Eine Oduktion der 23-Jährigen hat am Dienstagmittag die Todesursache aufgeklärt. Wie die Polizei mitteilte, starb die junge Frau erst durch das Überrollen, und nicht bereits durch den vorangegangenen Unfall. Zahlreichen Hinweise von möglichen Zeugen werde zurzeit nachgegangen. Mit aussagekräftigen Ergebnissen könne erst in einigen Wochen gerechnet werden, heißt es in einer gemeinsamen Erklärung der Staatsanwaltschaft Hagen und der Polizei Dortmund.

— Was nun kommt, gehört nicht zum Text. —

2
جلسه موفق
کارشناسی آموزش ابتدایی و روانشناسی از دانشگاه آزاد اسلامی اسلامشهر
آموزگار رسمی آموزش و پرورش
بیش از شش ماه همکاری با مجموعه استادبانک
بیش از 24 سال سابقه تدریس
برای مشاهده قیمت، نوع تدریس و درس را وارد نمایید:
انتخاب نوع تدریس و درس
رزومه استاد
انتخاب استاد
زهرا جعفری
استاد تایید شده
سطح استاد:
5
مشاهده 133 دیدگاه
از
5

Die 23-jährige aus Düsseldorf hatte hinter der Abfahrt Volmarstein aus bislang ungeklärter Ursache die Kontrolle über das Auto verloren. Bei dem Aufprall gegen die Leitplanke wurden sie und zwei weitere Mitfahrer aus dem Auto geschleudert. Mindestens einer der Insassen sei nicht angeschnallt gewesen, da es auf der Rückbank nur zwei Gurte gegeben habe - der Kleinwagen war nur für vier Personen zugelassen.

Um den Unfallhergang zu rekonstruieren, sperrte die Polizei am Montagvormittag vorübergehend die Autobahn. Luftbilder aus einem Hubschrauber sollen unter anderem Erkenntnisse über Bremswege und Geschwindigkeiten der beteiligten Fahrzeuge geben, so ein Sprecher. Zwischen 11 Uhr und 12.30 Uhr war die A1 zwischen Volmarstein und Hagen-West hierfür voll gesperrt.